Chinatowns were the direct product of the rising use of the politics of white supremacy in the 19th century to build new settler nations such as Canada and the United States. This worldwide phenomenon of legalized racism also created an organized response from the victims it targeted, a long-term struggle that transformed into an equally global process that dismantled legalized racism in the mid-20th century. Vancouver’s Chinatown, because of its intact and living cultural heritage, is an outstanding representative site to tell this larger story of struggle, resilience, and hope.

Genre :History
Language : English and Chinese
Number of Pages : 116 pages
Printing : Hardcover, Color
Publisher : WE Press Co. Ltd. 香港人出版
Publication date : 17-12-2018
ISBN:978-988-13267-4-4
Author

Henry Yu

Professor Henry Yu was born in Vancouver, B.C., and grew up in Vancouver and on Vancouver Island. He received his BA in Honours History from UBC and an MA and PhD in History from Princeton University.
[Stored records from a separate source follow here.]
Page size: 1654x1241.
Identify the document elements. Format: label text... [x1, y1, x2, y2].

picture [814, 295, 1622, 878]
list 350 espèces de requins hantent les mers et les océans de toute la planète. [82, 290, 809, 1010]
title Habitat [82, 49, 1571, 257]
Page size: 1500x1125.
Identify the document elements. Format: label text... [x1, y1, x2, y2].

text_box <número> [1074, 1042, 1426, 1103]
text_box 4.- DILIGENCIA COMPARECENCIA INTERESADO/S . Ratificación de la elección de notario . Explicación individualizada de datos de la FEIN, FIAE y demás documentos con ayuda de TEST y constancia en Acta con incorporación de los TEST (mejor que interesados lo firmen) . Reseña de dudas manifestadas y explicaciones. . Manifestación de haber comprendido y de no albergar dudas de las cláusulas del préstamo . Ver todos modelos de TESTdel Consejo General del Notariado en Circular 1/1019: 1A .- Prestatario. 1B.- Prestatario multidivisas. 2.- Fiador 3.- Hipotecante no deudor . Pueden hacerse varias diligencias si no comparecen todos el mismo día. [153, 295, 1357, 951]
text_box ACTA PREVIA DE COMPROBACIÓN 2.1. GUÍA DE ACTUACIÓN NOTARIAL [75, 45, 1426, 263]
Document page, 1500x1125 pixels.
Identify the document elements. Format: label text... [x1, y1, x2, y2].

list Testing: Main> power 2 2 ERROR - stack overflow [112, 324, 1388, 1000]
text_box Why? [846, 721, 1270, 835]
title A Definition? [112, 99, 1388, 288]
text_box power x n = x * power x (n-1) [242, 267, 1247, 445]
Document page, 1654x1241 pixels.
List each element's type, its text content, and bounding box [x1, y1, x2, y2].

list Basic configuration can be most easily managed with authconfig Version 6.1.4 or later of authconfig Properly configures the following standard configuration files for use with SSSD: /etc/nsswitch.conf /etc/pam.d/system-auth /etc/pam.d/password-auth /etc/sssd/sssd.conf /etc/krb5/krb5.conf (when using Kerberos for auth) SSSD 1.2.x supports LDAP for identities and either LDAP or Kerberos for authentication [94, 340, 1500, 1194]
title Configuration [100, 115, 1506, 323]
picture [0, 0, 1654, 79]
After teaching at UCLA for a decade, Yu returned to UBC as an Associate Professor of History to help build programs focused on trans-Pacific Canada. Yu himself is both a second and fourth generation Canadian. His parents were first generation immigrants from China, joining a grandfather who had spent almost his entire life in Canada. His great-grandfather was also an early Chinese pioneer in British Columbia, part of a larger networks of migrants who left Zhongshan county in Guangdong province in South China and settled around the Pacific in places such as Australia, New Zealand, Hawai’i, the Caribbean, Southeast Asia, the United States, and Canada. Prof. Yu’s book, Thinking Orientals: Migration, Contact, and Exoticism in Modern America (Oxford University Press, 2001) won the Norris and Carol Hundley Prize as the Most Distinguished Book of 2001, and he is currently working on a book entitled How Tiger Woods Lost His Stripes: Finding Ourselves in History. Currently, he is the Director of the Initiative for Student Teaching and Research on Chinese Canadians (INSTRCC) and the Principal of St. John’s College at UBC, as well as a Board Member of the Chinese Canadian Historical Society of British Columbia (CCHSBC).